• [Provided information]
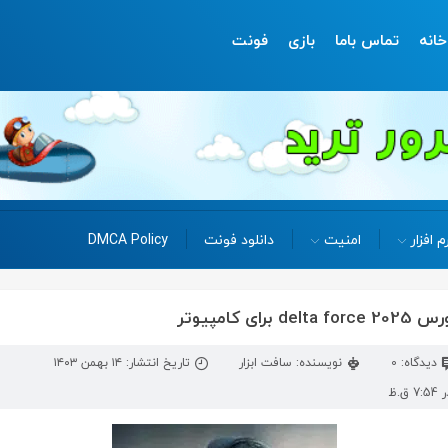
خانه
تماس باما
بازی
فونت
م افزار
امنیت
دانلود فونت
DMCA Policy
ای کامپیوتر
دیدگاه: 0
نویسنده: سافت ابزار
تاریخ انتشار: ۱۴ بهمن ۱۴۰۳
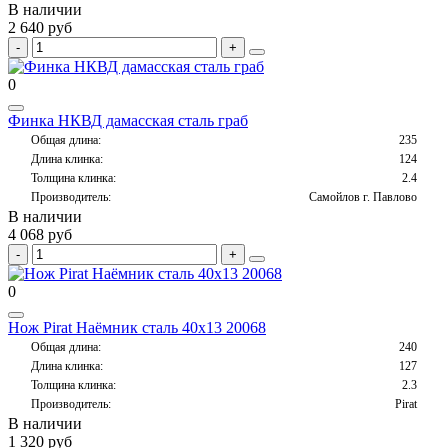
В наличии
2 640 руб
0
Финка НКВД дамасская сталь граб
Общая длина:
235
Длина клинка:
124
Толщина клинка:
2.4
Производитель:
Самойлов г. Павлово
В наличии
4 068 руб
0
Нож Pirat Наёмник сталь 40х13 20068
Общая длина:
240
Длина клинка:
127
Толщина клинка:
2.3
Производитель:
Pirat
В наличии
1 320 руб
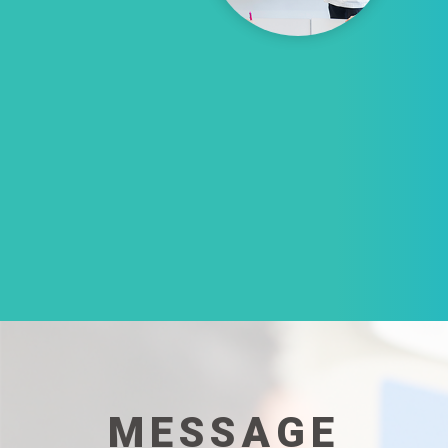
MESSAGE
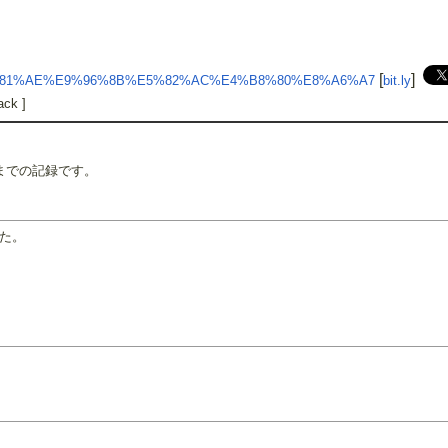
[
]
%E3%81%AE%E9%96%8B%E5%82%AC%E4%B8%80%E8%A6%A7
bit.ly
ack ]
在までの記録です。
した。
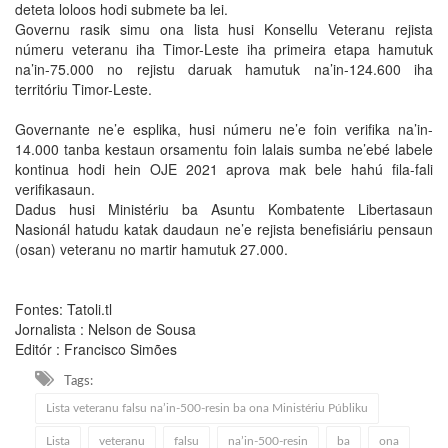
deteta loloos hodi submete ba lei.
Governu rasik simu ona lista husi Konsellu Veteranu rejista
númeru veteranu iha Timor-Leste iha primeira etapa hamutuk
na’in-75.000 no rejistu daruak hamutuk na’in-124.600 iha
territóriu Timor-Leste.
Governante ne’e esplika, husi númeru ne’e foin verifika na’in-
14.000 tanba kestaun orsamentu foin lalais sumba ne’ebé labele
kontinua hodi hein OJE 2021 aprova mak bele hahú fila-fali
verifikasaun.
Dadus husi Ministériu ba Asuntu Kombatente Libertasaun
Nasionál hatudu katak daudaun ne’e rejista benefisiáriu pensaun
(osan) veteranu no martir hamutuk 27.000.
Fontes: Tatoli.tl
Jornalista : Nelson de Sousa
Editór : Francisco Simões
Tags:
Lista veteranu falsu na’in-500-resin ba ona Ministériu Públiku
Lista
veteranu
falsu
na’in-500-resin
ba
ona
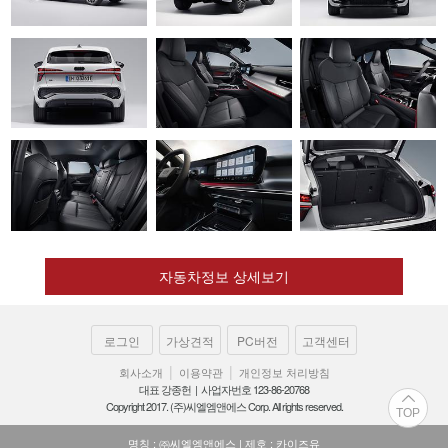
자동차정보 상세보기
로그인
가상견적
PC버전
고객센터
|
|
회사소개
이용약관
개인정보 처리방침
대표 강종헌 | 사업자번호 123-86-20768
Copyright 2017. (주)씨엘엠앤에스 Corp. All rights reserved.
TOP
명칭 : ㈜씨엘엠앤에스 | 제호 : 카이즈유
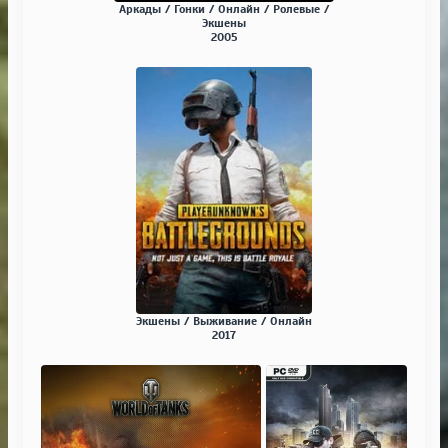
Аркады / Гонки / Онлайн / Ролевые /
Экшены
2005
Экшены / Выживание / Онлайн
2017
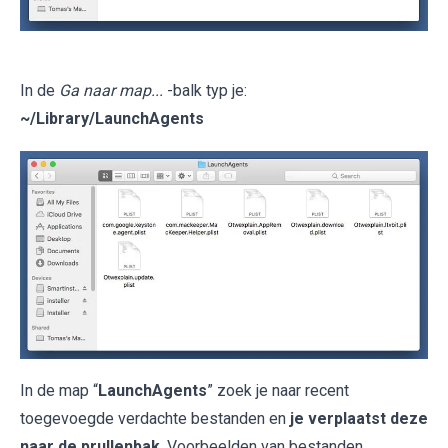
In de
Ga naar map...
-balk typ je:
~/Library/LaunchAgents
In de map “
LaunchAgents
” zoek je naar recent
toegevoegde verdachte bestanden en
je verplaatst deze
naar de prullenbak
. Voorbeelden van bestanden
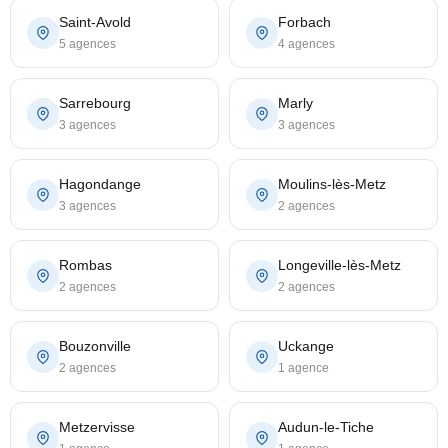
Saint-Avold
Forbach
5 agences
4 agences
Sarrebourg
Marly
3 agences
3 agences
Hagondange
Moulins-lès-Metz
3 agences
2 agences
Rombas
Longeville-lès-Metz
2 agences
2 agences
Bouzonville
Uckange
2 agences
1 agence
Metzervisse
Audun-le-Tiche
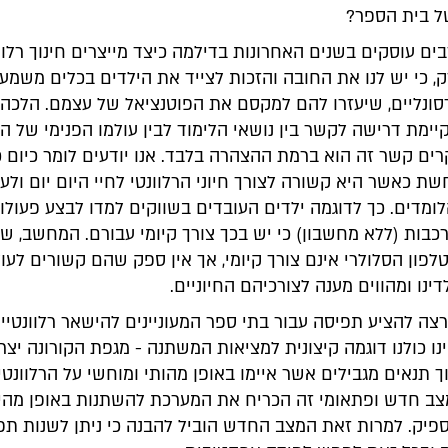
ל בית הספר?
בים עוסקים בשנים האחרונות בדילמה כיצד מייצרים חינוך רלוונ
ק, כי יש לנו את החובה והזכות לצייד את הילדים בכלים משמעו
פרסונליים, שיעזרו להם למקסם את הפוטנציאל של עצמם. הלכה
ימת דרישה לקשר בין נושאי הלימוד לבין עולמו הפנימי של הי
ים קשר זה הוא ברמת ההצהרה בלבד. אנו יודעים לומר כיום כ
 כאשר היא קשורה לצורך חיוני הרלוונטי לחיי היום יום ולע
ומדים. כך לדוגמה ילדים העובדים בשווקים למדו לבצע פעולו
כבות (ללא מחשבון) כי יש בכך צורך קיומי עבורם. המחשב, ש
טלפון הסלולרי אינם צורך קיומי, אך אין ספק שהם קשורים לעו
דינו ומהווים מענה לצורכיהם החיוניים.
צה להציע תפיסה עבור בתי ספר המעוניינים להישאר רלוונטיי
נו כולנו דוגמה קיצונית למציאות המשתנה - מגפת הקורונה יצר
 תנאים מגבילים אשר איימו באופן מהותי ומוחשי על הרלוונטי
צב חדש ופתאומי זה הכריח את המערכת להשתנות באופן מהיר,
פיק. למרות זאת המצב החדש הוביל להבנה כי ניתן לשנות תפי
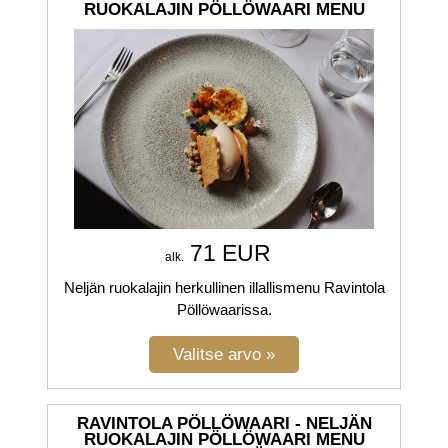
RUOKALAJIN PÖLLÖWAARI MENU
71 EUR
alk.
Neljän ruokalajin herkullinen illallismenu Ravintola
Pöllöwaarissa.
RAVINTOLA PÖLLÖWAARI - NELJÄN
RUOKALAJIN PÖLLÖWAARI MENU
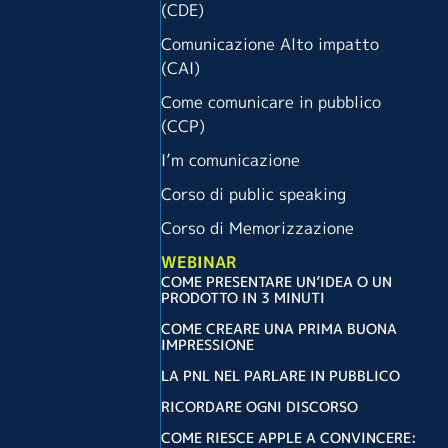
(CDE)
Comunicazione Alto impatto
(CAI)
Come comunicare in pubblico
(CCP)
I’m comunicazione
Corso di public speaking
Corso di Memorizzazione
WEBINAR
COME PRESENTARE UN’IDEA O UN
PRODOTTO IN 3 MINUTI
COME CREARE UNA PRIMA BUONA
IMPRESSIONE
LA PNL NEL PARLARE IN PUBBLICO
RICORDARE OGNI DISCORSO
COME RIESCE APPLE A CONVINCERE:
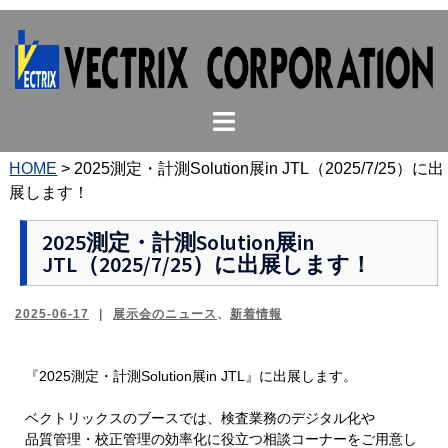
コ
ン
テ
ン
ト
ツ
グ
へ
ル
ス
HOME
>
2025測定・計測Solution展in JTL（2025/7/25）に出
メ
キ
展します！
ニ
ッ
ュ
プ
2025測定・計測Solution展in
JTL（2025/7/25）に出展します！
ー
2025-06-17
展示会のニュース
、
新着情報
『2025測定・計測Solution展in JTL』に出展します。
ベクトリックスのブースでは、検査業務のデジタル化や
品質管理・校正管理の効率化に役立つ相談コーナーをご用意し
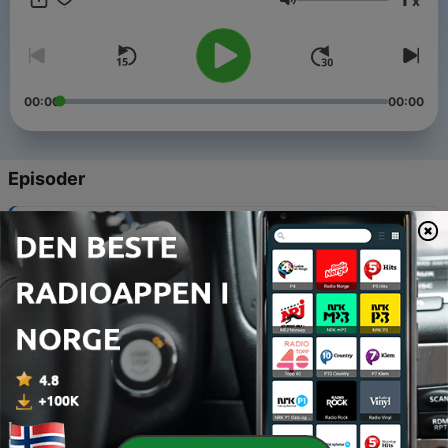
x
miei consigli per studiare l'italiano in modo efficace:
Volum
https://pages.italianobello.it/ppv-iscrizione
00:00
00:00
Episoder
-
215
(213) Buona estate!
01 aug. 2026
-
214
(212) Ho provato ad arrampicare
18 juli 2026
-
213
(211) Davvero non hai tempo?
04 juli 2026
-
212
(210) 5 parole italiane che non si usano più
27 juni 2026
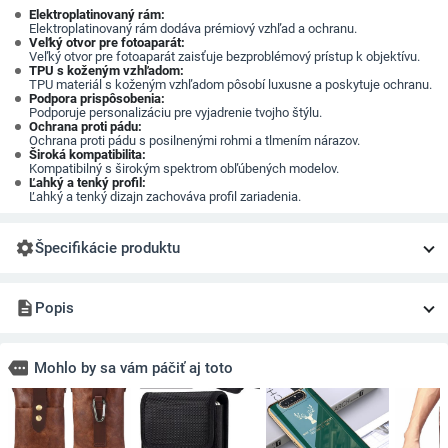
Elektroplatinovaný rám:
Elektroplatinovaný rám dodáva prémiový vzhľad a ochranu.
Veľký otvor pre fotoaparát:
Veľký otvor pre fotoaparát zaisťuje bezproblémový prístup k objektívu.
TPU s koženým vzhľadom:
TPU materiál s koženým vzhľadom pôsobí luxusne a poskytuje ochranu.
Podpora prispôsobenia:
Podporuje personalizáciu pre vyjadrenie tvojho štýlu.
Ochrana proti pádu:
Ochrana proti pádu s posilnenými rohmi a tlmením nárazov.
Široká kompatibilita:
Kompatibilný s širokým spektrom obľúbených modelov.
Ľahký a tenký profil:
Ľahký a tenký dizajn zachováva profil zariadenia.
settings
Špecifikácie produktu
description
Popis
more
Mohlo by sa vám páčiť aj toto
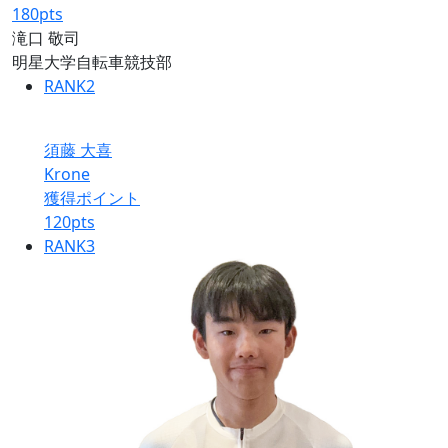
180
pts
滝口 敬司
明星大学自転車競技部
RANK
2
須藤 大喜
Krone
獲得ポイント
120
pts
RANK
3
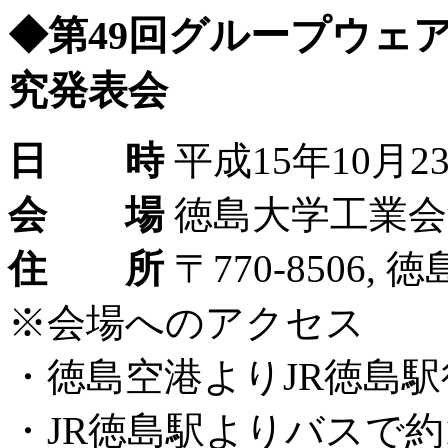
◆第49回グループウェ
究発表会
日 時
平成15年10月23
会 場
徳島大学工業会
住 所
〒770-8506,
※会場へのアクセス
・徳島空港よりJR徳島駅
・JR徳島駅よりバスで約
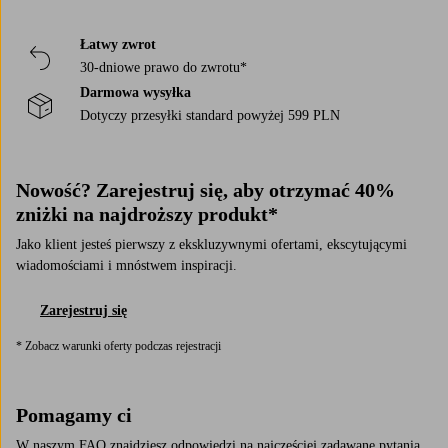
w
wszystkich
poziom.
domu.
pomieszczeń
Łatwy zwrot
w
30-dniowe prawo do zwrotu*
tym
sezonie.
Darmowa wysyłka
Dotyczy przesyłki standard powyżej 599 PLN
Nowość? Zarejestruj się, aby otrzymać 40%
zniżki na najdroższy produkt*
Jako klient jesteś pierwszy z ekskluzywnymi ofertami, ekscytującymi
wiadomościami i mnóstwem inspiracji.
Zarejestruj się
* Zobacz warunki oferty podczas rejestracji
Pomagamy ci
W naszym FAQ znajdziesz odpowiedzi na najczęściej zadawane pytania.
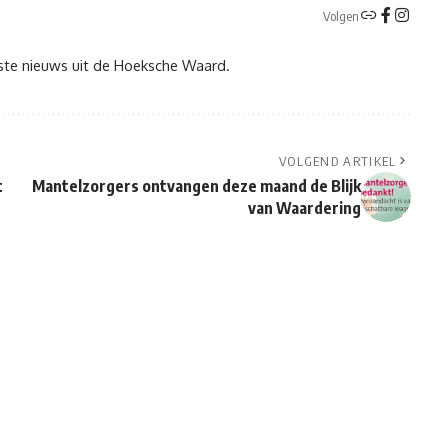
Volgen
tste nieuws uit de Hoeksche Waard.
VOLGEND ARTIKEL
t
Mantelzorgers ontvangen deze maand de Blijk
van Waardering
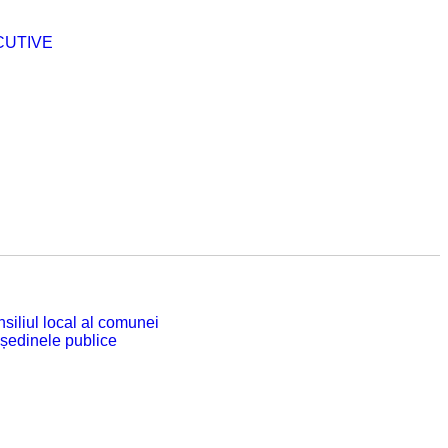
CUTIVE
siliul local al comunei
 ședinele publice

• [Work required]
Within the entries, find all lines that contain "計測Solution展in" and copy each one.

• [Final answer]
2025測定・計測Solution展in JTL（2025/7/25）に出
2025測定・計測Solution展in
『2025測定・計測Solution展in JTL』に出展します。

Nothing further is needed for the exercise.